Para a CARE, a adaptação às mudanças climáticas pressupõe ações transformadoras de gênero. Tais atividades devem se basear numa análise abrangente sobre as vulnerabilidades às alterações do clima; quebrar regras e estereótipos enraizados; promover políticas e programas de adaptação em nível local, nacional e internacional, levando em conta necessidades específicas de homens e mulheres pobres; prover acesso a recursos, direitos e oportunidades que possibilitem a homens e mulheres condições de adaptar-se ao seu ambiente em mudança.
De acordo com Markus Brose, diretor-executivo da CARE Brasil, a experiência da organização na redução da pobreza mostrou que empoderar as mulheres nos assuntos de suas comunidades e famílias pode permitir decisões que fortaleçam a capacidade adaptativa às alterações climáticas.
Mobilizadores COEP – Que grupos serão os mais afetados pelas mudanças climáticas?
R.: As mudanças climáticas não são uma ameaça teórica do futuro; elas estão acontecendo.
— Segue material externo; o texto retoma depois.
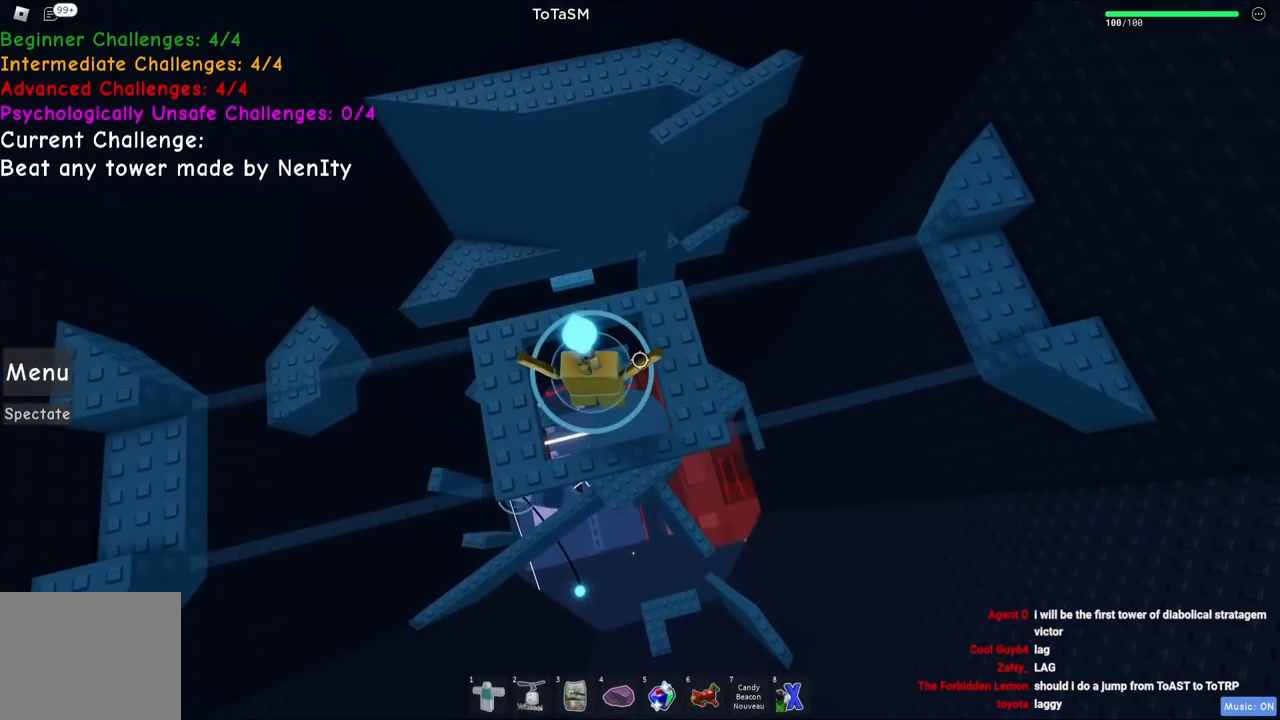
{"keys": [], "events": []}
Os impactos são visíveis de formas variadas em diferentes territórios. No litoral de Santa Catarina, por exemplo, temos furacões e enchentes cada vez mais graves, enquanto, no oeste do estado, as secas são cada vez mais frequentes e prolongadas. Na área da Baía da Guanabara [no estado do Rio de Janeiro], em que o mangue foi eliminado, as enchentes são cada vez mais comuns e mais fortes. No sertão de Pernambuco, Alagoas e Piauí, as chuvas são mais irregulares e, quando acontecem, as pancadas são muito fortes. A Amazônia sofre com secas mais severas.
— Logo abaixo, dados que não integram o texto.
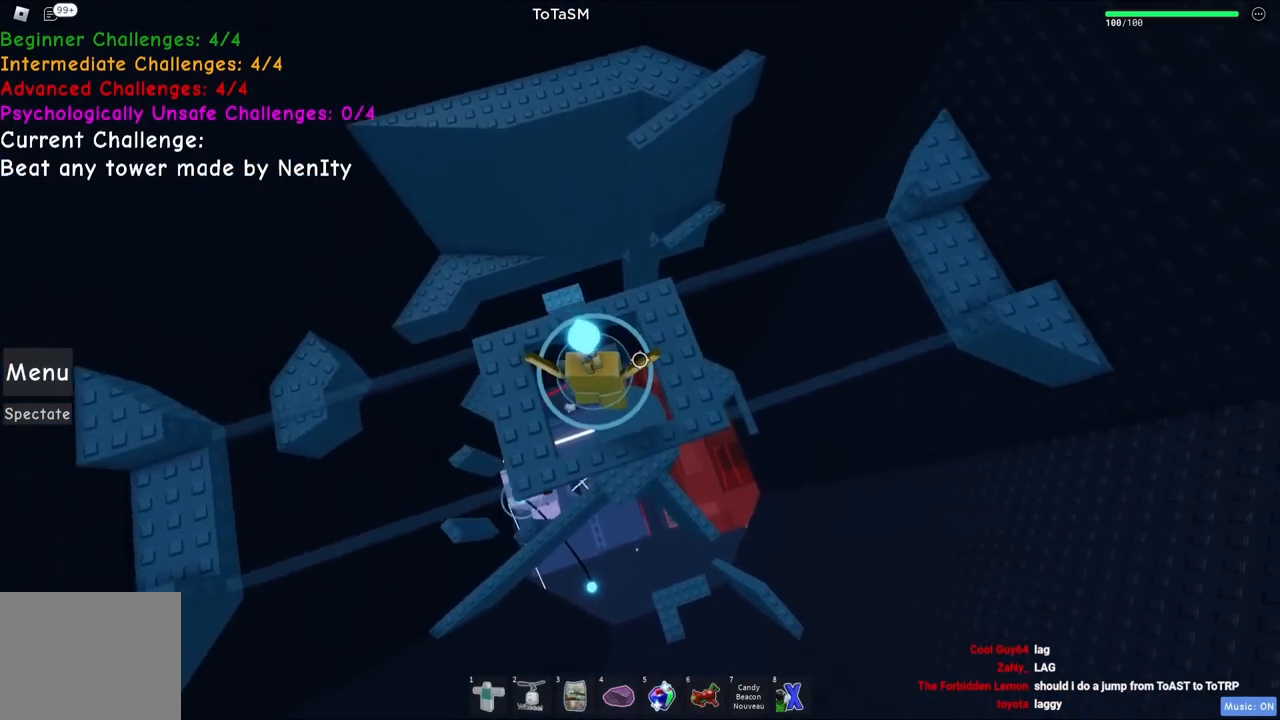
{"keys": [], "events": []}
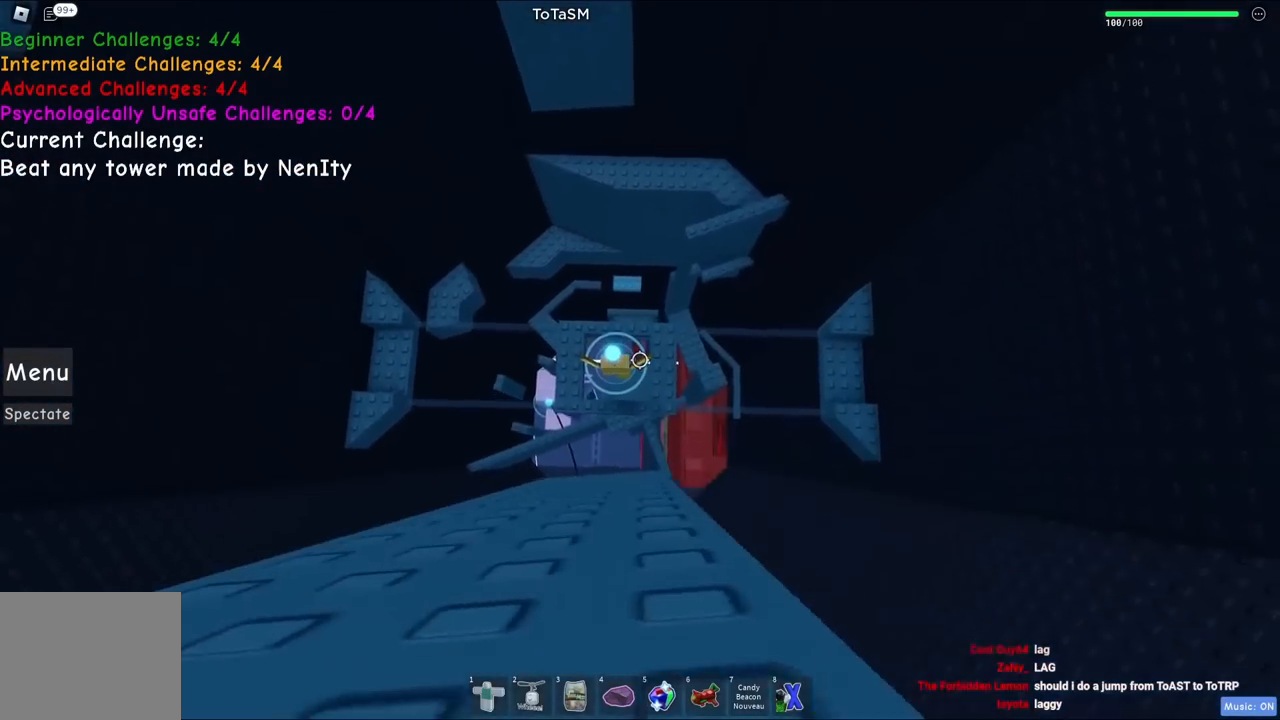
{"keys": ["d"], "events": [[184, "d", "down"], [300, "space", "down"], [467, "space", "up"]]}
Os grupos mais afetados são as famílias mais vulneráveis, aquelas que têm nome, CPF e endereço registrados no cadastro do Bolsa Família, no Instituto Nacional do Seguro Social (INSS), no caso dos aposentados, e os trabalhadores rurais. São também as famílias que integram o Programa de Erradicação do Trabalho Infantil (Peti) e comunidades de onde advêm os trabalhadores libertados do regime de escravidão pelos fiscais das Delegacias do Trabalho.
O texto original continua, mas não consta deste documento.